--- START ---

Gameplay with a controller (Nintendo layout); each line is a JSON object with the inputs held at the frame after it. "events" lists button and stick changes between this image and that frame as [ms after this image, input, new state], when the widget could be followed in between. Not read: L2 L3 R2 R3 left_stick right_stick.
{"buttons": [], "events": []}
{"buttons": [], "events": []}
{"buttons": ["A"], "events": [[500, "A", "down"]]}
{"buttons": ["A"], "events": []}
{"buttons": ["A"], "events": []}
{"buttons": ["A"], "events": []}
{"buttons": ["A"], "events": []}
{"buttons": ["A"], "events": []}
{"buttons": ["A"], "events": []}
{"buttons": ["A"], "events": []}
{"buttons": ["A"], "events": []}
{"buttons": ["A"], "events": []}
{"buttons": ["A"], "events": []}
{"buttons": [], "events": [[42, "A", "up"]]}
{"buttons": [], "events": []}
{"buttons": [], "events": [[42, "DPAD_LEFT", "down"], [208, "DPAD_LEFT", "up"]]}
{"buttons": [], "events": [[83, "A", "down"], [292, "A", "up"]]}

--- END ---

AIM OF THE TASK: All entries must be repeated exactly.

OUTPUT FOR THIS EXERCISE:
Gameplay with a controller (Nintendo layout); each line is a JSON object with the inputs held at the frame after it. "events" lists button and stick changes between this image and that frame as [ms after this image, input, new state], when the widget could be followed in between. Not read: L2 L3 R2 R3 left_stick right_stick.
{"buttons": [], "events": []}
{"buttons": [], "events": []}
{"buttons": ["A"], "events": [[500, "A", "down"]]}
{"buttons": ["A"], "events": []}
{"buttons": ["A"], "events": []}
{"buttons": ["A"], "events": []}
{"buttons": ["A"], "events": []}
{"buttons": ["A"], "events": []}
{"buttons": ["A"], "events": []}
{"buttons": ["A"], "events": []}
{"buttons": ["A"], "events": []}
{"buttons": ["A"], "events": []}
{"buttons": ["A"], "events": []}
{"buttons": [], "events": [[42, "A", "up"]]}
{"buttons": [], "events": []}
{"buttons": [], "events": [[42, "DPAD_LEFT", "down"], [208, "DPAD_LEFT", "up"]]}
{"buttons": [], "events": [[83, "A", "down"], [292, "A", "up"]]}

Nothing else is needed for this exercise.